Regulation of Hematopoiesis By the Coagulation Receptor Thrombomodulin

BACKGROUND: Pharmacologic supplementation of protein C pathway function by infusion of recombinant Thbd or activated protein C supports recovery of hematopoietic function from lethal radiation injury in mice [Geiger et al., Nature Medicine, 2012]. Partial Thbd deficiency in hematopoietic stem and progenitor cells (HSPC) or bone marrow endothelium results in augmented sensitivity towards radiation injury [Geiger et al., Nature Medicine, 2012]. The underlying cellular and molecular mechanisms of Thbd function in hematopoiesis are not yet characterized. The objective of the current study was to determine the expression pattern and functional role of Thbd in HSPC.

RESULTS: Flow cytometric analysis was employed to detect Thbd expression in defined subsets of murine HSPC. Thbd was co-expressed with the endothelial protein C receptor (Procr/EPCR) in the majority of bona fide stem cells with long-term-repopulating capacity (LT-HSC), and was also expressed on EPCR-negative stem cells with short-term repopulating capacity (ST-HSC), multipotent progenitors (MPP), common lymphoid progenitors (CLP), common myeloid progenitors (CMP), and granulocyte-monocyte progenitors (GMP). In contrast, only a subset of megakaryocyte-erythrocyte progenitors (MEP) expressed low levels of Thbd. In the bone marrow, Thbd was also expressed by B cells in early stages of maturation (from progenitor B cell stage till immature stage). In this lineage, the fraction of Thbd-positive cells was inversely correlated with the stage of B cell maturation. In addition, Thbd was detected in three distinct subsets of bone marrow-resident myeloid cells (CD11b+CD115+, CD11b+CD11c+ and CD11b-CD115+). Thbd expression outside the bone marrow was limited to a small fraction of hematopoietic cells (2-5% in the peripheral blood and spleen). These cells included myeloid cells (macrophage/monocyte and dendritic cells). Approximately 1-2% of all B cells in the peripheral blood and the spleen expressed Thbd, possibly reflecting recent bone marrow emigrants. Thbd expression was largely absent from splenic follicular and marginal zone B cells.

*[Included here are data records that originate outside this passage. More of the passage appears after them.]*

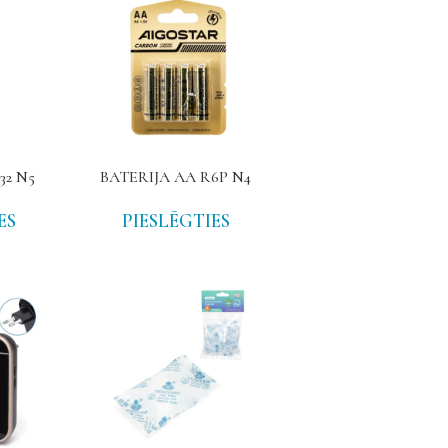
32 N5
BATERIJA AA R6P N4
ES
PIESLĒGTIES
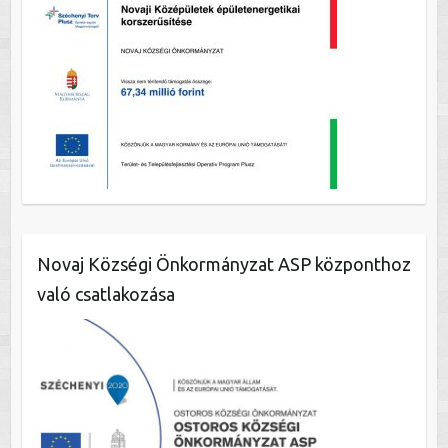
Novaj Községi Önkormányzat ASP központhoz
való csatlakozása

Adult mice with complete, ubiquitous ablation of Thbd gene function (Meox2Cre-ThbdloxP -mice; "Thbd-null") were generated to analyze the functional role of Thbd in hematopoiesis. Thbd-null mice exhibited low birth weight, but only a mild prothrombotic diathesis, reflected in occasional peripheral vascular occlusion limited to the tail vein. Flow cytometric analyses revealed increased frequency of LT- and ST-HSC, a trend towards reduced CLP frequency, but normal relative abundance of MPP, CMP, GMP, and MEP. Thbd deficiency was also associated with a significant increase in the absolute number of LT-HSC and a reduction in the absolute number of CLP in the bone marrow. No such derangements were observed in mice lacking EPCR. In functional assays, bone marrow from wildtype and mutant mice yielded comparable numbers of CFU-GM. In contrast, the number of CFU-GM was increased in the spleen and peripheral blood of Thbd-null animals. The absolute number and frequency of all B cell precursors, as well as mature B cells in the bone marrow was reduced by ~50%. In the spleen, the absolute number of B cells was increased, whereas other hematopoietic populations in peripheral organs of Thbd-null mice were identical to that of wildtype controls.

CONCLUSION: Thbd is expressed in the majority of hematopoietic progenitor cells in the bone marrow, including LT- and ST-HSC, and B cell precursors. Despite abundant Thbd expression in bone marrow resident cells and a modest prothrombotic phenotype, complete Thbd deficiency had only mild effects on steady-state hematopoiesis. Hematopoietic derangements were limited to the B cell compartment, and an Increased presence of CFU-GM in the spleen and peripheral blood of Thbd-null mice, possibly reflecting stimaulation of extramedullary hematopoiesis and/or altered bone marrow retention of precursors.